UMD Review: The Doors

Oliver Stone was perfect for The Doors. His directing style compliments the darker side of Jim Morrison's short life flawlessly, and creates an absorbing film biography. Val Kilmer's dead-on performance only helps matters.

There's little time spent setting up the band or the early years of their rise to success. Other band members are forgotten for long stretches of time, and they could have added to the story significantly. Famous moments (like the Ed Sullivan Show) are dropped just as soon as they're shown. The film might as well of been titled differently since it's not so much about the band as it is their lead vocalist.

Regardless of the name, Oliver Stone wastes no time moving the audience into the later years of Morrison's life. That's when the true drama started, and the point where the film is at its strongest. Kilmer grasps the role perfectly, slowly descending into madness from drugs and alcohol. Stone holds nothing back, and you'll be hard pressed to find another film that earns its R-rating so quickly without a single scene of violence.

That leads to obvious critiscm, mostly because it never focuses on any of the lead singers brighter moments. Member Ray Manzarek has long since rejected the film. Regardless of the inaccuracies or overly dramatic segments created just for the movie, it makes for wild entertainment and a way to, at the least, somewhat experience the band thanks to Kilmer's performance. (**** out of *****)

The UMD preserves the 2.35:1 ratio of the film, and even though it was shot in the early 90s, really looks like it's from the 1960s. There's a light haze over everything, and the film grain only adds to the illusion. That's preserved perfectly in this video transfer. Sadly, major flaws are apparent all the way through, including abnormally high compression. Backgrounds are littered with it, and the black levels never stay together, making the artifacts more prevalent than they might have been. (**)
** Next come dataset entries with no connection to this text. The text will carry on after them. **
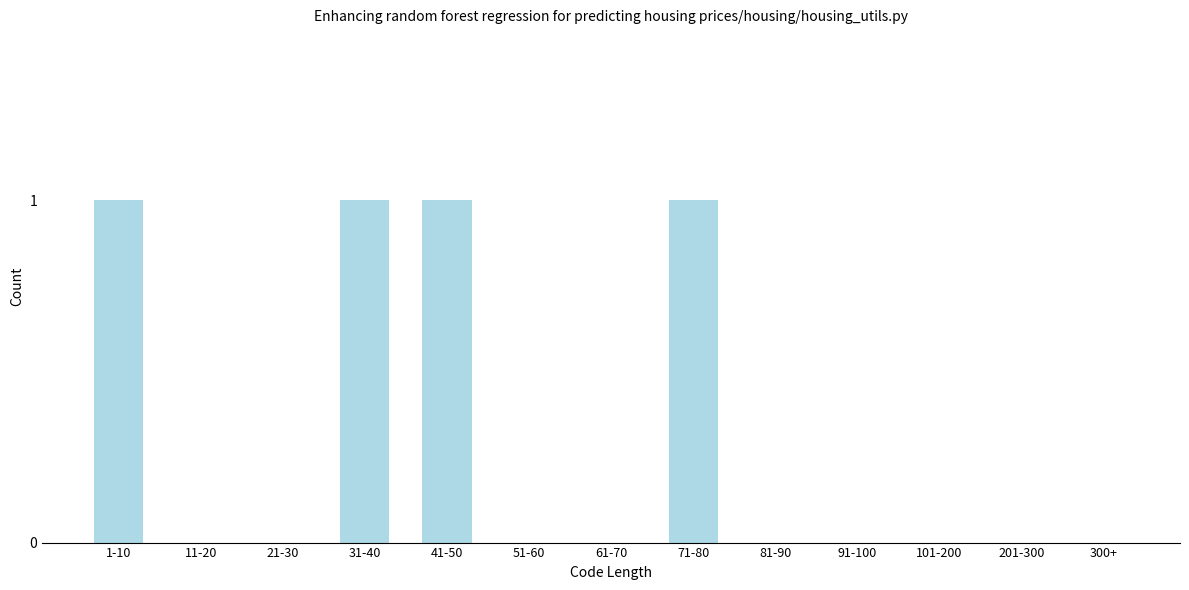

Reading left to right, list all the values displayed in this chart.

1-10=1	11-20=0	21-30=0	31-40=1	41-50=1	51-60=0	61-70=0	71-80=1	81-90=0	91-100=0	101-200=0	201-300=0	300+=0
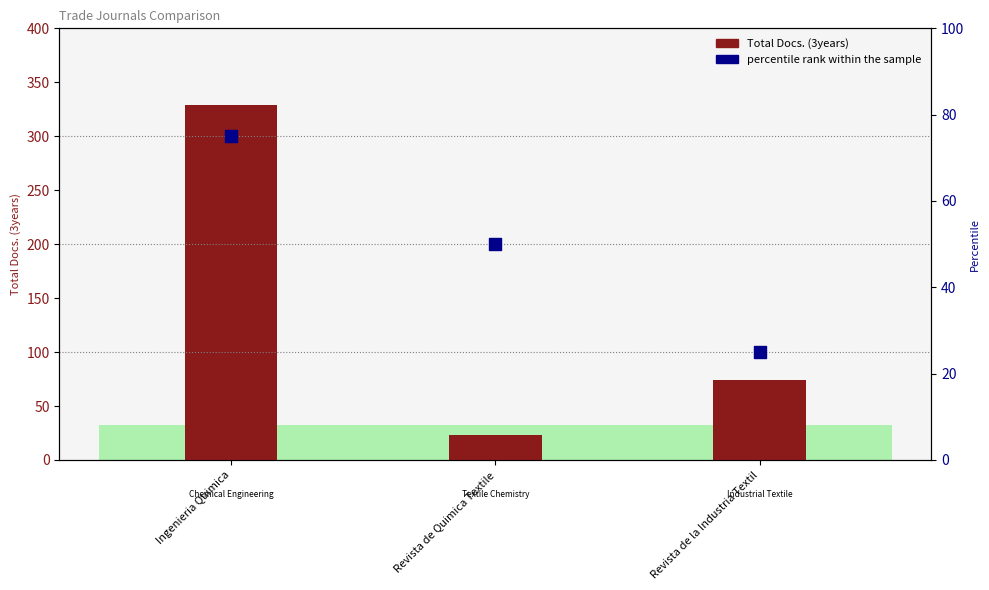

Which series has the largest Y range (max minus min)?

Total Docs. (3years)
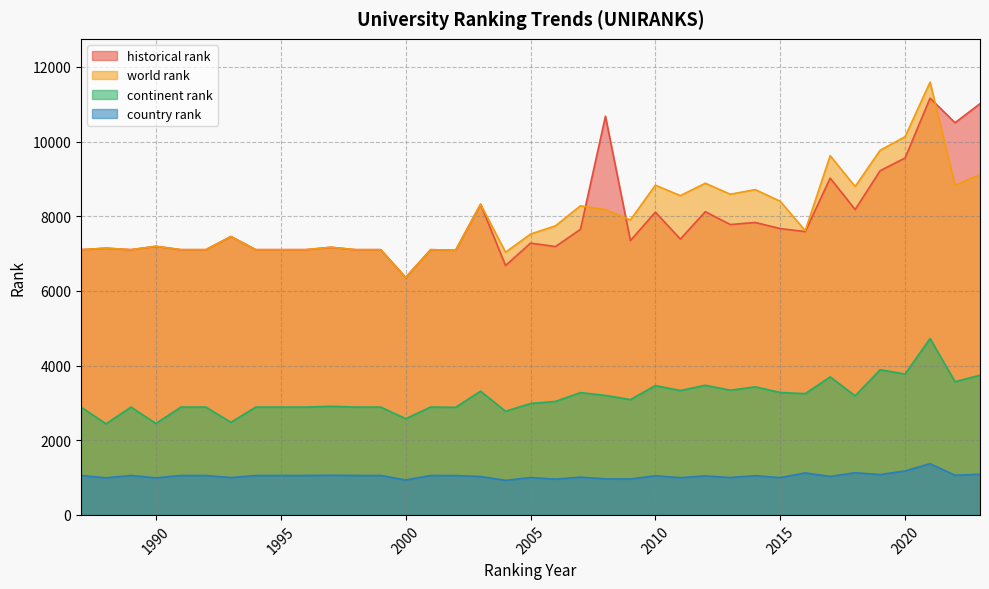

What is the sum of all continent rank values?

116438.0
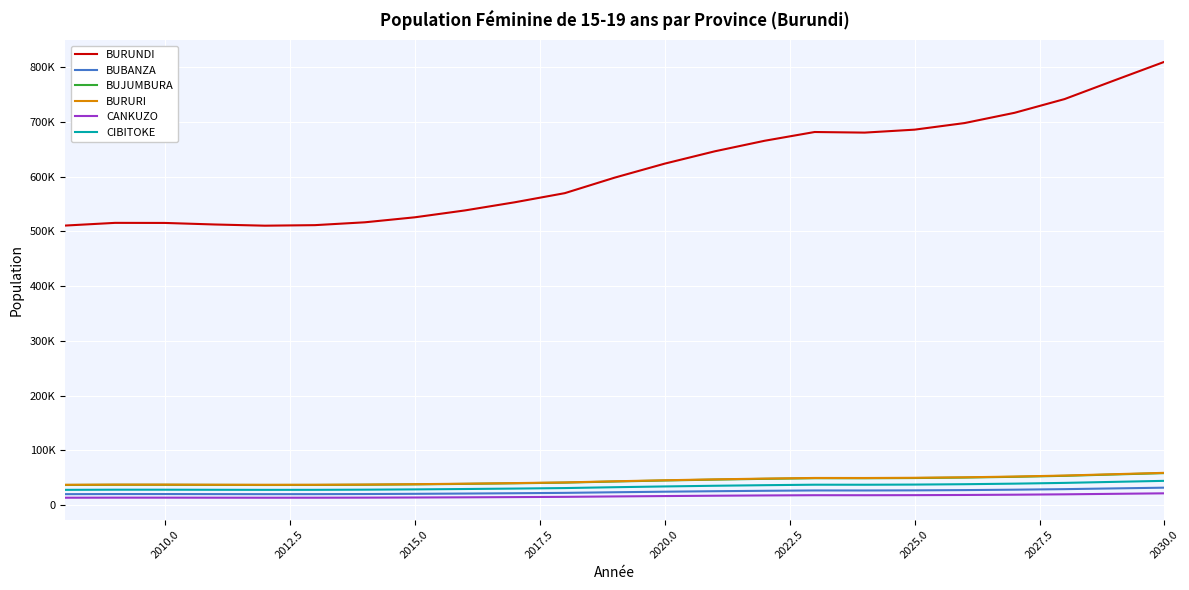

Does the chart display data point markers on the line(s)?

No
Audio is obviously important here, and this is a great mix. The music that becomes the key to the film is loud, powerful, and perfect for the format. There are only minor moments of separation, and these are hard to discern from the rest of the audio. That doesn't detract from the outstanding clarity or crispness that's better than normal for UMDs. (****)

Extras are absent from this disc. There was plenty of material available from a two-disc DVD release, so there's little excuse not to include something from that. (No stars)

It's surprising to learn that both Kilmer's and Morrison's voice are in the film, and used interchangeably. That alone should earn Kilmer respect. While the film sat around for nearly 20 years (with Morrison still alive) before heading to production, even Tom Cruise was offered the role. It's tough to imagine anyone but Kilmer taking this role like he did.